Perdriau refuse de démissionner de son poste de maire
En mai 2022 Perdriau annonce à Artigues sa rétrogradation comme troisième adjoint. Le maire se voit ministre de Macron, pas question dans ce cas de laisser la mairie aux mains d’Artigues. Le centriste l’accepte et part travailler dans le Tarn comme directeur diocésain de l’enseignement catholique. Rien ne devrait plus arrêter Perdriau. Sauf qu’il a oublié Rossary-Lenglet. Il n’a plus d’argent, il est marqué par le Covid, il ne parvient pas à se faire embaucher par la mairie. Gauttieri lui propose alors un job à 2 500 euros bruts par mois. Pas assez pour le barbouzeur qui entre en contact avec Mediapart. Le journal attend l’accord d’Artigues pour publier. Il intervient fin août 2022 quand l’ancien premier adjoint porte plainte. À la mairie l’atmosphère est délétère entre les demandes de démission formulées par des élus d’opposition et de nombreux licenciements. En mai 2023 Perdriau est mis en examen pour chantage. Il s’est mis en retrait du conseil métropolitain tout en gardant son indemnité, mais il s’accroche à son poste de maire. Pierre Gauttieri est incarcéré quinze jours faute d’avoir respecté son contrôle judiciaire.

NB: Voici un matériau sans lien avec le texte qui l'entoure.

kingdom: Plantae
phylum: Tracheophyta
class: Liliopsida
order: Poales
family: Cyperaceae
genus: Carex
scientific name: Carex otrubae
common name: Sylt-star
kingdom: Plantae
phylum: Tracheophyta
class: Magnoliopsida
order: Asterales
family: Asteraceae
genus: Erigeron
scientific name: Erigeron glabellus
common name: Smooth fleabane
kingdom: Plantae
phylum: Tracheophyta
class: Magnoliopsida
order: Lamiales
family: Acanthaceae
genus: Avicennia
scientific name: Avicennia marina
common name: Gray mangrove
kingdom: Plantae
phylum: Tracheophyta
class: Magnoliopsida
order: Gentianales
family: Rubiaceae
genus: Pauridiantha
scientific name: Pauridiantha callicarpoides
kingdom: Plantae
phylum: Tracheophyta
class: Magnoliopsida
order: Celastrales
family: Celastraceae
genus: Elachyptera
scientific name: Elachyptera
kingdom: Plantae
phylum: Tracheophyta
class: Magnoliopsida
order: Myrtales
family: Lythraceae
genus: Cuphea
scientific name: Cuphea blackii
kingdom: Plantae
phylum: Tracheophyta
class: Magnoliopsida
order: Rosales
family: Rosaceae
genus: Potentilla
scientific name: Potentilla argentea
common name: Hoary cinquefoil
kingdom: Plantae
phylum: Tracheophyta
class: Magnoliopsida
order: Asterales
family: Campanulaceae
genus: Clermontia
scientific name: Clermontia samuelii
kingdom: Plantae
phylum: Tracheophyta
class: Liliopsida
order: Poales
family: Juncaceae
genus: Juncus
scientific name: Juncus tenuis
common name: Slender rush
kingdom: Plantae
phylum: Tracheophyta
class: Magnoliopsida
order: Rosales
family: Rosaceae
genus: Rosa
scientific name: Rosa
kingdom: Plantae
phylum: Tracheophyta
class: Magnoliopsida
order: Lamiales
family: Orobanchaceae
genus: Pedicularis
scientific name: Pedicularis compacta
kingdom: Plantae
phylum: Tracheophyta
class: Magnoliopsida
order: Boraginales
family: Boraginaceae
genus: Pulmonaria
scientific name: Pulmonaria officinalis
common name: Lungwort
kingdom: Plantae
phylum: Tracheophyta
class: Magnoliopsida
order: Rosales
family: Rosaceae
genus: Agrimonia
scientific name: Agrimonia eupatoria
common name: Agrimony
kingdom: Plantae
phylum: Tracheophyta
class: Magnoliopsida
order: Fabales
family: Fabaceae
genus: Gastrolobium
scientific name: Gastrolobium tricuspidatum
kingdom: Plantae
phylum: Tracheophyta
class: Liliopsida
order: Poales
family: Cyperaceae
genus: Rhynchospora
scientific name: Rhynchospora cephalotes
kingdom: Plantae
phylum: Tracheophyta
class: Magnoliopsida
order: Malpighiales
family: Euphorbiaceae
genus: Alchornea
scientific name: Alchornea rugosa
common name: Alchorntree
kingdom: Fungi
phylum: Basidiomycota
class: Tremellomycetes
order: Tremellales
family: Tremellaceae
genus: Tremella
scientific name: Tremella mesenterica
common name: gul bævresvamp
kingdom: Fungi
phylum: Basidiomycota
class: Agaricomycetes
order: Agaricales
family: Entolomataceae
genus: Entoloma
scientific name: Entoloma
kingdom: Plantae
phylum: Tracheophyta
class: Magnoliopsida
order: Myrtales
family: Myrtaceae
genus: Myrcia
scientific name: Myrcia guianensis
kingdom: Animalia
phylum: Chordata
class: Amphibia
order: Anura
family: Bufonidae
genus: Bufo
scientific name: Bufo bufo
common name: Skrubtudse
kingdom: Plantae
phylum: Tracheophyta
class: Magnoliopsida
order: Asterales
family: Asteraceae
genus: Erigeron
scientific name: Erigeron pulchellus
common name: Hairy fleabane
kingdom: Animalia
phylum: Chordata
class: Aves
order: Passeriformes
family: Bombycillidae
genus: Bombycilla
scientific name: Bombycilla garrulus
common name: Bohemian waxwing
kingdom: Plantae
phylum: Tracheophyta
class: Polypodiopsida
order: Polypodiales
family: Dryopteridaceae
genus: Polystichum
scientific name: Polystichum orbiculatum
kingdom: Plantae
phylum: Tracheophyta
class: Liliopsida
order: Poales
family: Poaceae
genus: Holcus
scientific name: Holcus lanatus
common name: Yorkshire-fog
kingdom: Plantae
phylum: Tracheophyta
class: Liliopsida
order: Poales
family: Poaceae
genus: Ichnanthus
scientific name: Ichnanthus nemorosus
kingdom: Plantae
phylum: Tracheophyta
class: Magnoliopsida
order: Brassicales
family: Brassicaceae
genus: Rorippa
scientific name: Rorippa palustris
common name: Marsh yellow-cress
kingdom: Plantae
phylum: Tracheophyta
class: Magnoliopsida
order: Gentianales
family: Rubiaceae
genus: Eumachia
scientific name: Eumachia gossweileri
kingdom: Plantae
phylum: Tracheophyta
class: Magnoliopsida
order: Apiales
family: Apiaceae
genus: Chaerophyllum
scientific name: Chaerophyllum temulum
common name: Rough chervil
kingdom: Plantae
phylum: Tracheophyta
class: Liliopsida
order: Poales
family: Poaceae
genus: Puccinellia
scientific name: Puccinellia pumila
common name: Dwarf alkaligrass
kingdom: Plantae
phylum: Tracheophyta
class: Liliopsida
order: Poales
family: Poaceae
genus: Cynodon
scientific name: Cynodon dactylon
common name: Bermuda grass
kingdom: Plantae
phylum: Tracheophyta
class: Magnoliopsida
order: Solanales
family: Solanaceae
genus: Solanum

À sa sortie de prison il lâche Perdriau : le maire a commandité l’opération et l’a payée avec de l’argent public. Pourtant Perdriau refuse toujours de démissionner. S’ils le démettaient, les élus de sa majorité prendraient le « risque d’offrir » la ville à la gauche. Même la société civile finit par se lasser de réclamer le départ du maire. Lui rêve encore d’un troisième mandat en 2026. Lundi 22 septembre 2025 le procès débute. Le verdict est annoncé le 1er décembre 2025 avec des peines supérieures aux réquisitions. Samy Kéfi-Jérôme et Gilles Rossary-Lenglet : quatre ans de prison dont un avec sursis et 40 000 euros d’amende. Pierre Gauttieri : quatre années de prison dont deux avec sursis et 30 000 euros d’amende. Gaël Perdriau : cinq ans d’emprisonnement dont un avec sursis, 50 000 euros d’amende, inéligibilité de cinq ans avec exécution provisoire. S’y ajoutent des dédommagements multiples à la charge des quatre condamnés.